Entanglement Entropy in 2D Non-abelian Pure Gauge Theory

TL;DR

This work provides a comprehensive entanglement-entropy analysis for 2D pure YM theory with gauge group $U(N)$ on arbitrary Riemann surfaces. Using the replica trick and the exact YM$_2$ partition function, it derives a general EE formula $S = 2 l v + \ln Z - \langle \ln(d_R^{\chi(\Sigma)-2l} e^{- A C_2(R)/(2N)}) \rangle$, showing EE depends only on the number of disjoint intervals $l$ because of area-preserving diffeomorphisms.

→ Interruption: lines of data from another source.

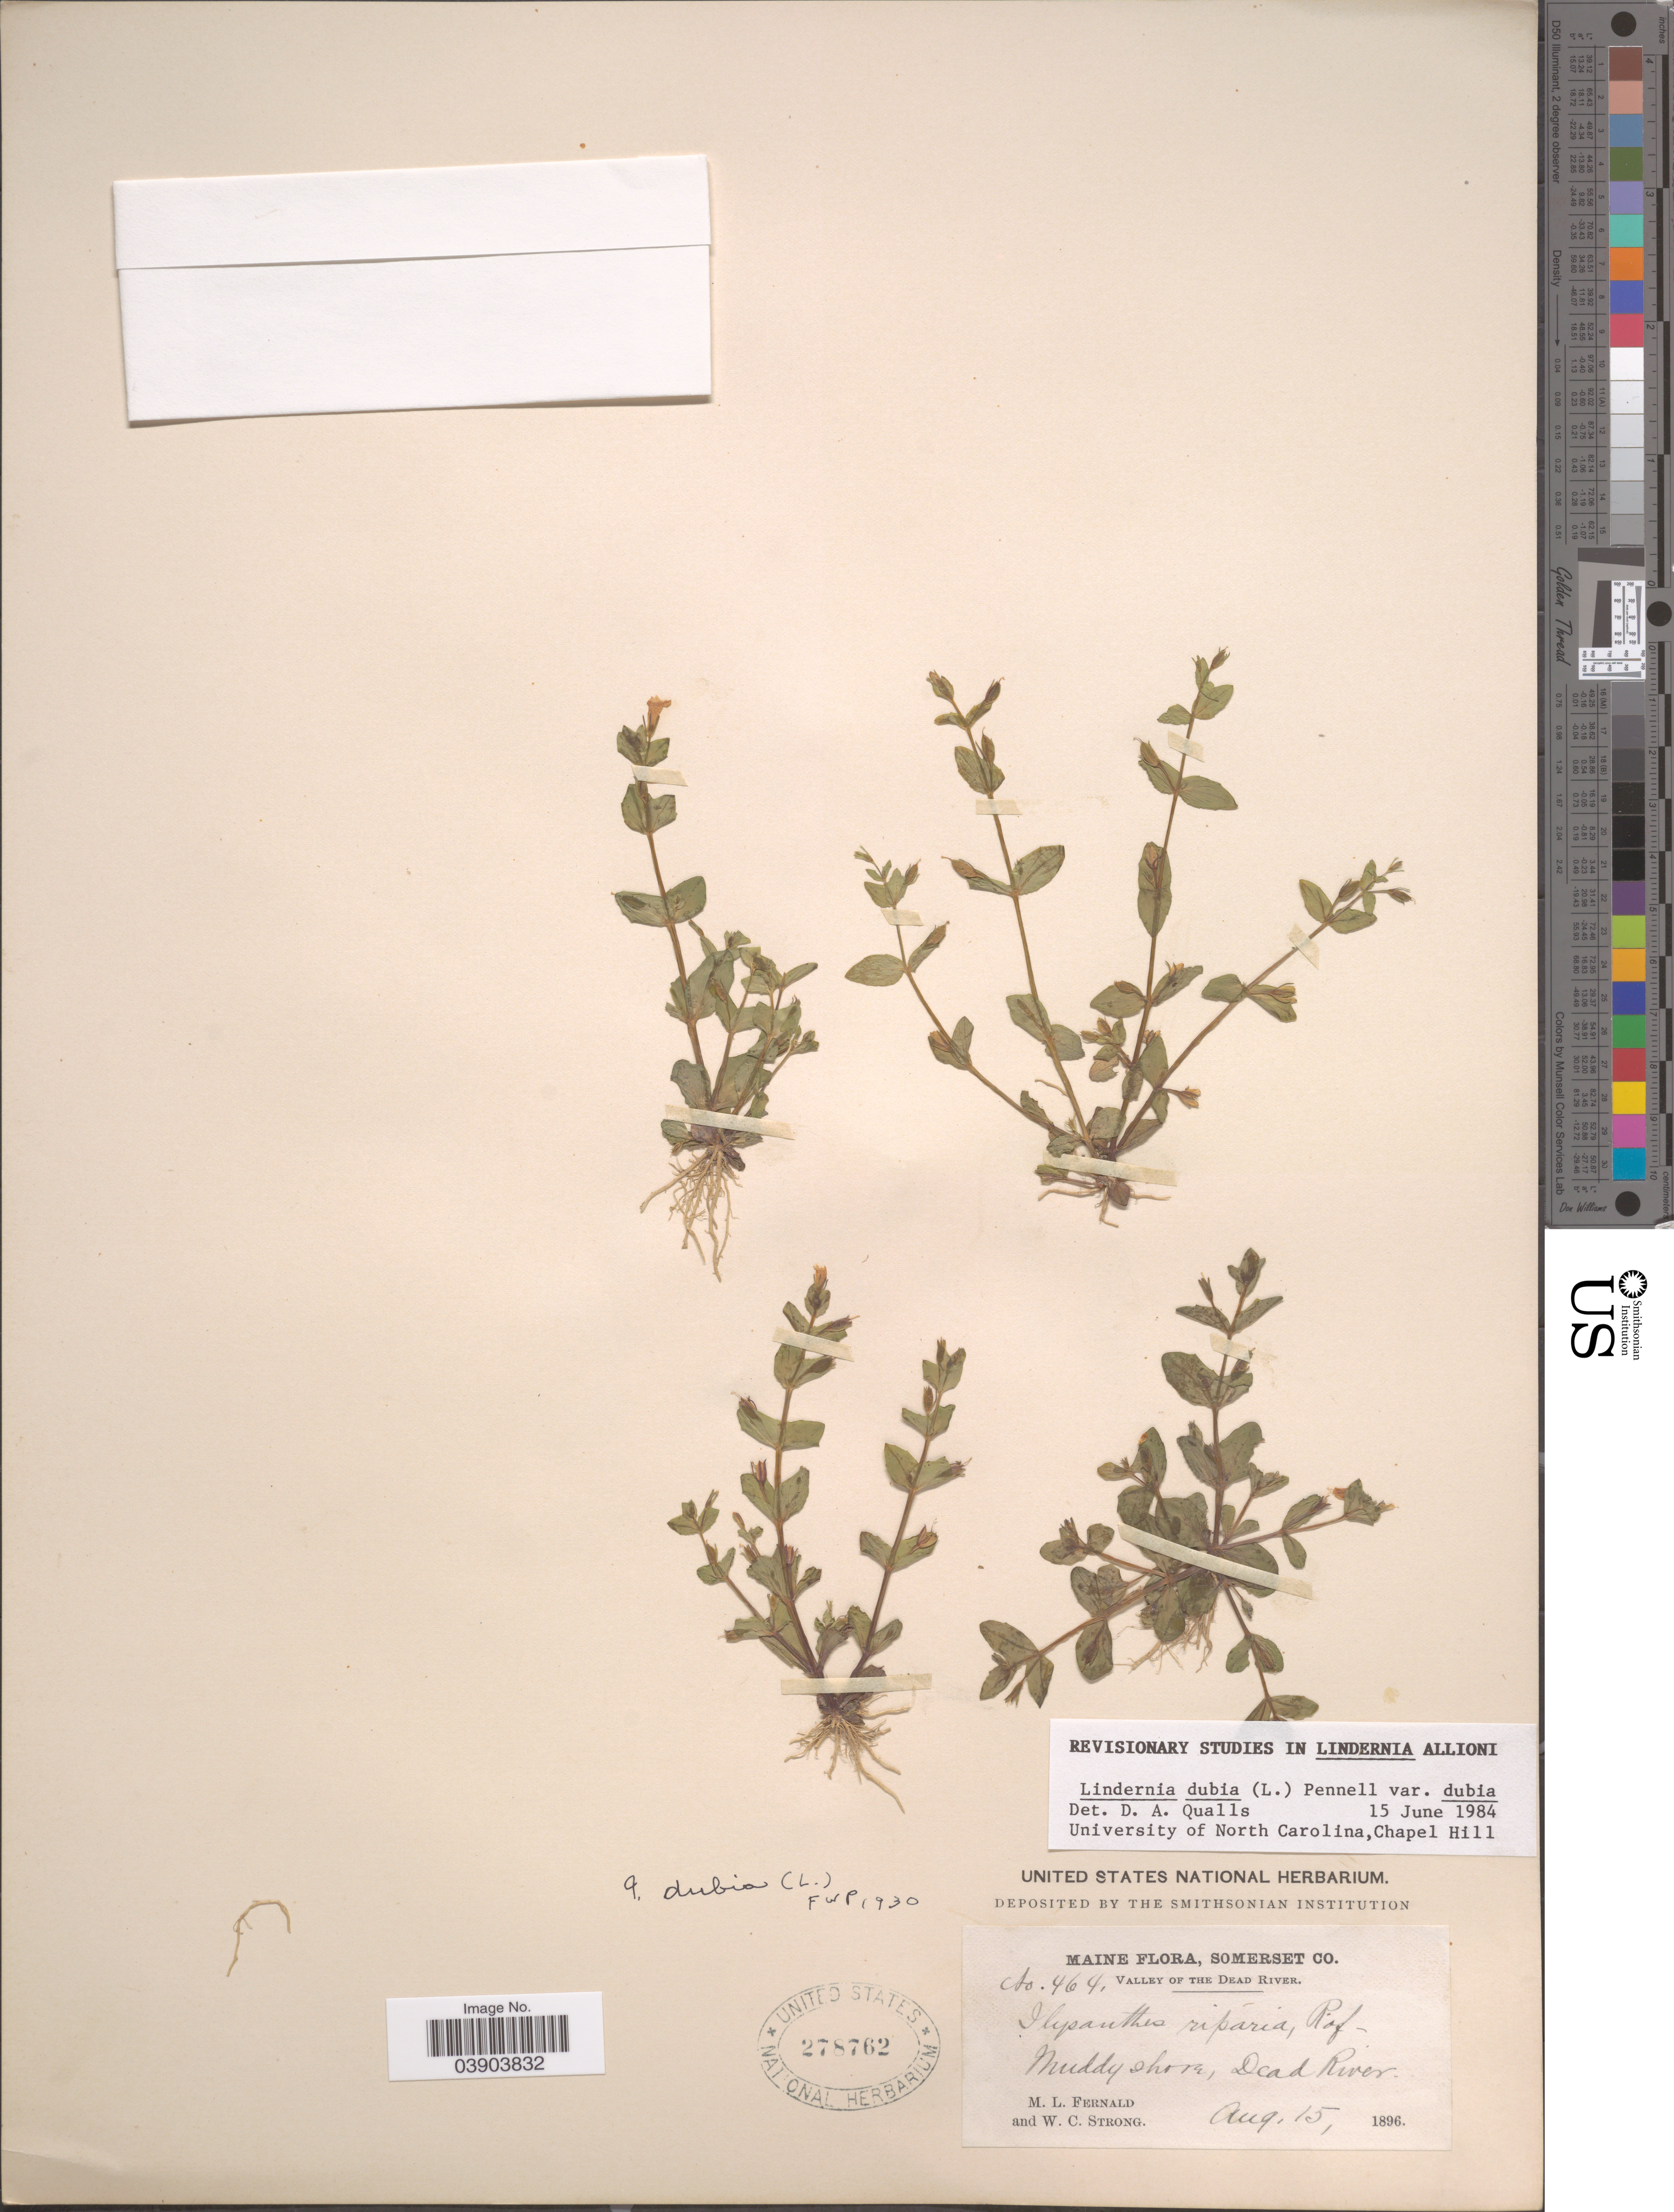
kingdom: Plantae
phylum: Tracheophyta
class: Magnoliopsida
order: Lamiales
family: Linderniaceae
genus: Lindernia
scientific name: Lindernia dubia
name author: (L.) Pennell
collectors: M. L. Fernald & W. C. Strong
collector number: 464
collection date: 1896-08-15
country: United States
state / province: Maine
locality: Somerset Co. Valley of the Dead River. Muddy shore, Dead River.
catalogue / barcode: US 278762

In the large-$N$ limit, all Renyi entropies are computed on the sphere, revealing a Douglas–Kazakov phase transition that imprints a non-analyticity in the EE, with a calculable low-temperature exponential approach $S(T)-S(0) \sim O\left( \frac{m_{gap}}{T} e^{-m_{gap}/T} \right)$ and a topological (zero-area) limit $S^{top}_l$. The results illuminate how geometry and topology control entanglement in gauge theories, provide a benchmark for gauge-field EE without local degrees of freedom, and suggest avenues for including matter (e.g., Schwinger model) in future work.

Abstract

We compute the Entanglement Entropy (EE) of a bipartition in 2D pure non-abelian $U(N)$ gauge theory. We obtain a general expression for EE on an arbitrary Riemann surface. We find that due to area-preserving diffeomorphism symmetry EE does not depend on the size of the subsystem, but only on the number of disjoint intervals defining the bipartition. In the strong coupling limit on a torus we find that the scaling of the EE at small temperature is given by $S(T) - S(0) = O\left(\frac{m_{gap}}{T}e^{-\frac{m_{gap}}{T}}\right)$, which is similar to the scaling for the matter fields recently derived in literature. In the large $N$ limit we compute all of the Renyi entropies and identify the Douglas-Kazakov phase transition.